South of Front to the Gardiner Expressway. From Parliament Street east to the West Don Lands.
Mill Street and Trinity Street
Thriving art scene, industrial Victorian architecture, European commercial area, cobblestone streets, and condo living.
DID YOU KNOW?:
SOMA Chocolate Maker in the Distillery took home the gold at the International Chocolate Awards in the “plain/original dark chocolate bars” category in 2015. The first time a Canadian has ever won the gold at the International Chocolate Awards final competition.
The Distillery District has been around for a long time by Toronto standards. Since 1832, in fact, when the Gooderham and Worts Distillery, one of Canada’s largest distilleries at the time, moved in. But the good ole days didn’t last. For the next 150 years or so, this area prospered, got kicked in the gut by prohibition, then became just plain derelict.
It’s surprising that the remaining old guard distillery operation has survived until the 1990s, when it finally closed its doors. But what remained was one the largest and best preserved Victorian era industrial architecture in North America. And for a city like Toronto, who for decades, took a wrecking ball to many of it neglected historic buildings, it’s truly surprising, even a little shocking, that this much vintage brick and mortar survived. It’s like a million hungry locusts skipping the biggest farm on their lip-smacking rampage.

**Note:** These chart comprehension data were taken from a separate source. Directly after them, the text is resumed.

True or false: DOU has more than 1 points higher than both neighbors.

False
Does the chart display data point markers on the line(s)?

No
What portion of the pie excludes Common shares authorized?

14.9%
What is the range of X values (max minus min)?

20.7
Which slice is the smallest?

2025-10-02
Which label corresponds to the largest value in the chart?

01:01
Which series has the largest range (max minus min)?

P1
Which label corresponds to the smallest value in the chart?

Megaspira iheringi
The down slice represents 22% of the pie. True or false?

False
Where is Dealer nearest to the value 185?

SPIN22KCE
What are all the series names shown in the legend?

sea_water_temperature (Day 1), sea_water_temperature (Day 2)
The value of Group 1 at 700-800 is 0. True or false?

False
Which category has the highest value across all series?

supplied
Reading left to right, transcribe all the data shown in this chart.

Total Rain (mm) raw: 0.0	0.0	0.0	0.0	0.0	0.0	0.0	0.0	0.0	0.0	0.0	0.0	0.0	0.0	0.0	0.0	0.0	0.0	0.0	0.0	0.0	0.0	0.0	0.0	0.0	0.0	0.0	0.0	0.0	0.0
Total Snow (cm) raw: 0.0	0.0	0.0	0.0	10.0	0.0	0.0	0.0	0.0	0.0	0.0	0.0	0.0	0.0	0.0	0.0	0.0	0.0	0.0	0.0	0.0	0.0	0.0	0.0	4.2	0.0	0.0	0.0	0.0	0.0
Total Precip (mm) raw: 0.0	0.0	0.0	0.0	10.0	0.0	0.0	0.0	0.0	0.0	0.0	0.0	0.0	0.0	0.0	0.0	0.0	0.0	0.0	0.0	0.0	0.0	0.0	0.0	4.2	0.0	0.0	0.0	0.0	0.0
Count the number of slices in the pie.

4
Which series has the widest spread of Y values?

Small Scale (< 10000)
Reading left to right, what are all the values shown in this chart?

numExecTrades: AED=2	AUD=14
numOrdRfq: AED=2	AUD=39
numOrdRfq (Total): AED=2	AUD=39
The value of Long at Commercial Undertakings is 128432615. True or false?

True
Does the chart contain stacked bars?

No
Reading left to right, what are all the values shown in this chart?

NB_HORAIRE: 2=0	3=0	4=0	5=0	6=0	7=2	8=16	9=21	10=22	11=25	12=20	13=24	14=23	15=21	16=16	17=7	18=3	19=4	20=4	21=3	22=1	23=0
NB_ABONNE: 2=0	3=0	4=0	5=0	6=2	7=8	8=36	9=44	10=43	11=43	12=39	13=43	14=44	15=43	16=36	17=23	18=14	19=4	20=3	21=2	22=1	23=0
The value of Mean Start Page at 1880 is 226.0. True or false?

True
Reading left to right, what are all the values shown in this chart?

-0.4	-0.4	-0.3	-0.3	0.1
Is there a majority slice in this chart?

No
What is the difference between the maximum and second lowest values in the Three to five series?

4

One of the reasons for the Distillery District’s architectural survival has to do with its location. Strangely, it’s fairly close to downtown, but 10 years ago, there was really nothing around it. Just vacant land and movie studios who could take advantage of the open space. So no one really noticed it was there unless you drove by it on the highway.
One day around 2000 though, some big plans were launched to turn this completely unpopulated area into a thriving neighbourhood. It wasn’t going to be a slow and organic rejuvenation of Toronto that happens in most emerging neighbourhoods. It was going to be the introduction of an entire neighbourhood where no businesses or residents existed at the time. The rules of the new neighbourhood were simple: no chains, but independent artists, galleries, boutiques, theatre companies restaurants and coffee shops were encouraged to come. I have to admit: I was a little suspicious this thing would work.
It was a strange experiment. A “build it and they will come” scenario. And somehow it worked. In fact, it really worked. Not only has it become a place for artists and residents, but it became a destination for Canadian and international travellers. Brick Bakery, an English bakery, is one of the best in the city. Then there’s Balzak’s, not only one of the top ranked coffee joints in Toronto, but also a beautiful location. If tourists, and festivals drive you nuts, then you may not like to roam around the Distillery in the summer. It’s a relatively tame crowd though. More of a theatre-after-a-nice-meal crowd. Not Richmond Street on a Saturday night.
In terms of living quarters in the Distillery, you won’t find any thing Victorian. The condos are modern, but some do incorporate a remnant of the historic architecture as part of its structure. They vary from pleasant with large units, but looking a little like Communist public housing, to architecturally daring.
Though it’s a fully functioning and distinctive neighbourhood, the Distillery District has room to grow. There is more development to come with potential new condos and hotels.
Location-wise, getting on the highway is a snap. Some may say the Gardiner is a little too close, but from a practical perspective, it’s pretty handy.
If you prefer carefree modern condo living with a revamped “old world” neighbourhood to visit, then this hood should be a good fit.